## Input material

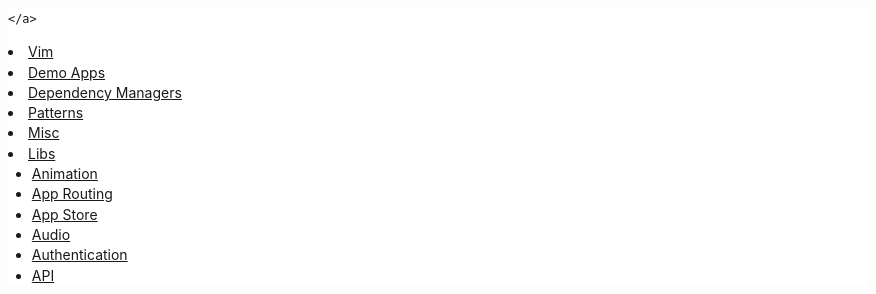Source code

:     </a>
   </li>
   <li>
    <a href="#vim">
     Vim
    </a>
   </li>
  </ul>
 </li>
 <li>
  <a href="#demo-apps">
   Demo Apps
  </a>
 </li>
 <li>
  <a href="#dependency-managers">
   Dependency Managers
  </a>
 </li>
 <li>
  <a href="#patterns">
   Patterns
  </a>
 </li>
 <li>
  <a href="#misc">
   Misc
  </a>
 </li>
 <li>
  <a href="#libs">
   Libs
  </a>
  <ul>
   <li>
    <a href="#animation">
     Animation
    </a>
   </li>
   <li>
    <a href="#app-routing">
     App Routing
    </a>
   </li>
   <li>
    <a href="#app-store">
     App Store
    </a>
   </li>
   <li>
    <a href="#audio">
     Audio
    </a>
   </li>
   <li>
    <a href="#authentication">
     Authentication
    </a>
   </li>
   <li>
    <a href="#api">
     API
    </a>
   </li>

* * *

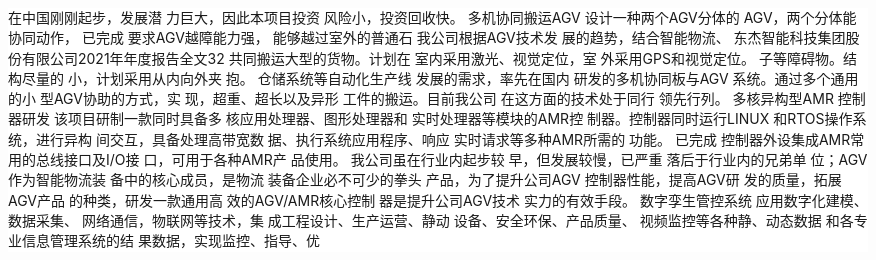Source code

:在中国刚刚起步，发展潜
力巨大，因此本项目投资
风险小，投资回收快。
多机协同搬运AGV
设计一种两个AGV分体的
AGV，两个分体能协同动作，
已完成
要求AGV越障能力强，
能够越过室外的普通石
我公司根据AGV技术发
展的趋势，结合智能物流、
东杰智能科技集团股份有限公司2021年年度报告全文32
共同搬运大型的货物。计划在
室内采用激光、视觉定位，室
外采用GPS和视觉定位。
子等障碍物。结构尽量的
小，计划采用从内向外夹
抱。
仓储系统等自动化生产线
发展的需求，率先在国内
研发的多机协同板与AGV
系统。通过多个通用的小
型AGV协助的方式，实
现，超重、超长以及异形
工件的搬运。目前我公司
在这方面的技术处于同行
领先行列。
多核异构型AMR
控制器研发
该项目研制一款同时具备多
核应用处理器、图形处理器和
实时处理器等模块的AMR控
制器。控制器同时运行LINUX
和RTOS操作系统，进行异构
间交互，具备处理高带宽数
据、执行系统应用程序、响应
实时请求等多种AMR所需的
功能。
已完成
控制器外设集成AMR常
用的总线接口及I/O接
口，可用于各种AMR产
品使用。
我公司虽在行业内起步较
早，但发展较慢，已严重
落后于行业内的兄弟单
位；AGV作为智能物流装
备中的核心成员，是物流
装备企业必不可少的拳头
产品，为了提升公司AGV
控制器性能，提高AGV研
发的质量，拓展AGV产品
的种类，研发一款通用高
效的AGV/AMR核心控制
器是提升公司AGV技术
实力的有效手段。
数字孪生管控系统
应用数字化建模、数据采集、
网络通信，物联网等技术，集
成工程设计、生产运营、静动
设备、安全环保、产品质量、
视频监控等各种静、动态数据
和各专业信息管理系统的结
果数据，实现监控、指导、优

...

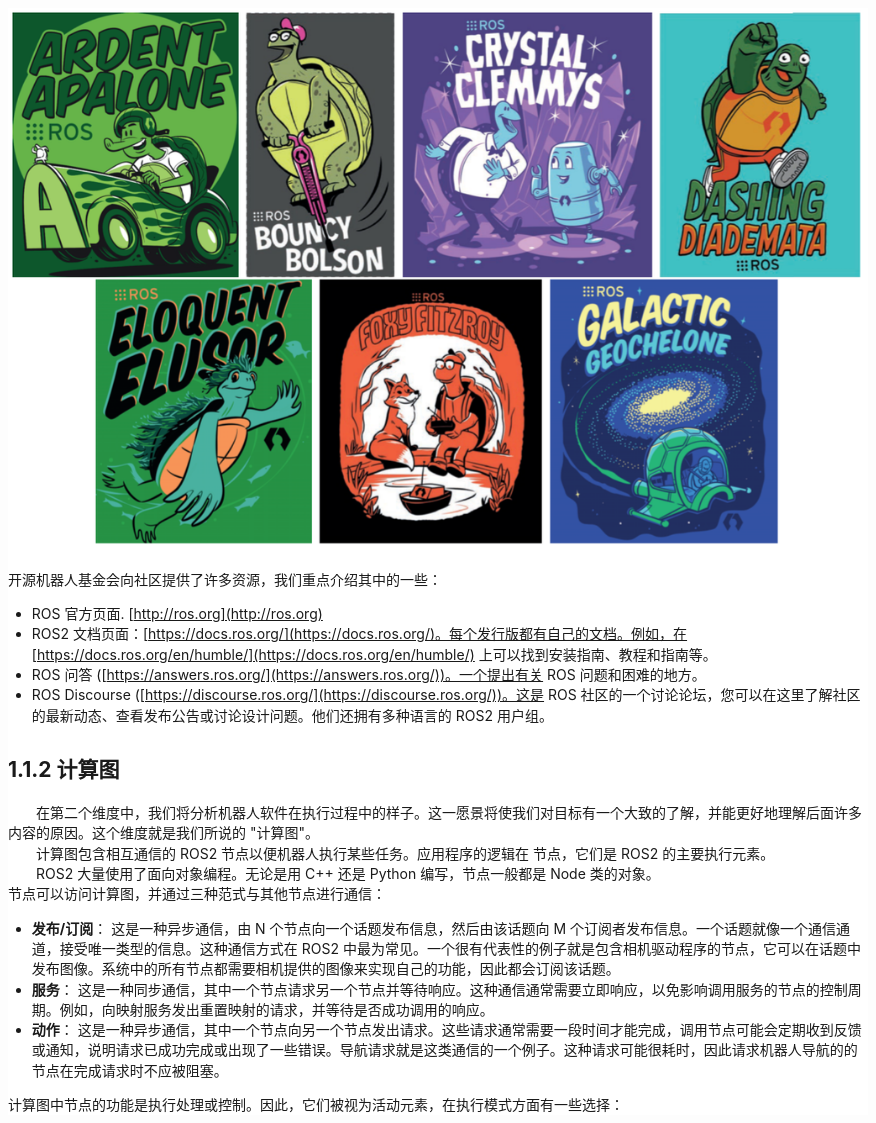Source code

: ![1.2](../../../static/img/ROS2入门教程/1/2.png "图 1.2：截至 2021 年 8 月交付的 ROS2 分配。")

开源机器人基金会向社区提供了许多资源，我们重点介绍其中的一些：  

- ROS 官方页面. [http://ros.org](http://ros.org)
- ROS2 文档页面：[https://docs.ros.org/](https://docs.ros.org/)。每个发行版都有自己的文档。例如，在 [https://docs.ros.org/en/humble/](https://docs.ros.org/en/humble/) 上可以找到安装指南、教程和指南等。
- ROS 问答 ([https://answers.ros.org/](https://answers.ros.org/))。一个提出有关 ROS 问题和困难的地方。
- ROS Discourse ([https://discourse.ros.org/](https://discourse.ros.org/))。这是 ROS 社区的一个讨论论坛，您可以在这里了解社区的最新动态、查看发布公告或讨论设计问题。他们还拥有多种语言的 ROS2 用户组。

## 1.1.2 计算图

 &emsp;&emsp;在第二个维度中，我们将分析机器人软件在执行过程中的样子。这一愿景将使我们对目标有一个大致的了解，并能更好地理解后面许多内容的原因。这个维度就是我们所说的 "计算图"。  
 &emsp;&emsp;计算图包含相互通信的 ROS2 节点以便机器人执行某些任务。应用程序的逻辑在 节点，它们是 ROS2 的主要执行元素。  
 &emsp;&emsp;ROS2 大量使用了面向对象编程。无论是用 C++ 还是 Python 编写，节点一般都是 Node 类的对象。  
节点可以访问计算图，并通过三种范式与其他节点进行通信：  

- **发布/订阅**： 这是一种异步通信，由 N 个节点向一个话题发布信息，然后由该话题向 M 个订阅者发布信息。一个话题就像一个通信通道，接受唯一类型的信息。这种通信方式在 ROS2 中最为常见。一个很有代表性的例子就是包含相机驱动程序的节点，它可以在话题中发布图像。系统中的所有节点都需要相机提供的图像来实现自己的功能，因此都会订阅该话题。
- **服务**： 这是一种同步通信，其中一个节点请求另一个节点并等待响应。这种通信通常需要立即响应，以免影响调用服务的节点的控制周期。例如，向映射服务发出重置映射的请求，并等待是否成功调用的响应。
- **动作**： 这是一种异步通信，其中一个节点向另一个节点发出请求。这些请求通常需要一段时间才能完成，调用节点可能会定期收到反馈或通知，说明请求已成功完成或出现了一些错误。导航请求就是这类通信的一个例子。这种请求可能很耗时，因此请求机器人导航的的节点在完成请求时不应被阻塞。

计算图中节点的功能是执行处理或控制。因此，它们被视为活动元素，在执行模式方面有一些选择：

## Problem statement
Every line from the line containing "位；AGV作为智能物流装" through the line containing "果数据，实现监控、指导、优" in the records above must be retyped exactly. Leave out the rest.

## Exercise result
位；AGV作为智能物流装
备中的核心成员，是物流
装备企业必不可少的拳头
产品，为了提升公司AGV
控制器性能，提高AGV研
发的质量，拓展AGV产品
的种类，研发一款通用高
效的AGV/AMR核心控制
器是提升公司AGV技术
实力的有效手段。
数字孪生管控系统
应用数字化建模、数据采集、
网络通信，物联网等技术，集
成工程设计、生产运营、静动
设备、安全环保、产品质量、
视频监控等各种静、动态数据
和各专业信息管理系统的结
果数据，实现监控、指导、优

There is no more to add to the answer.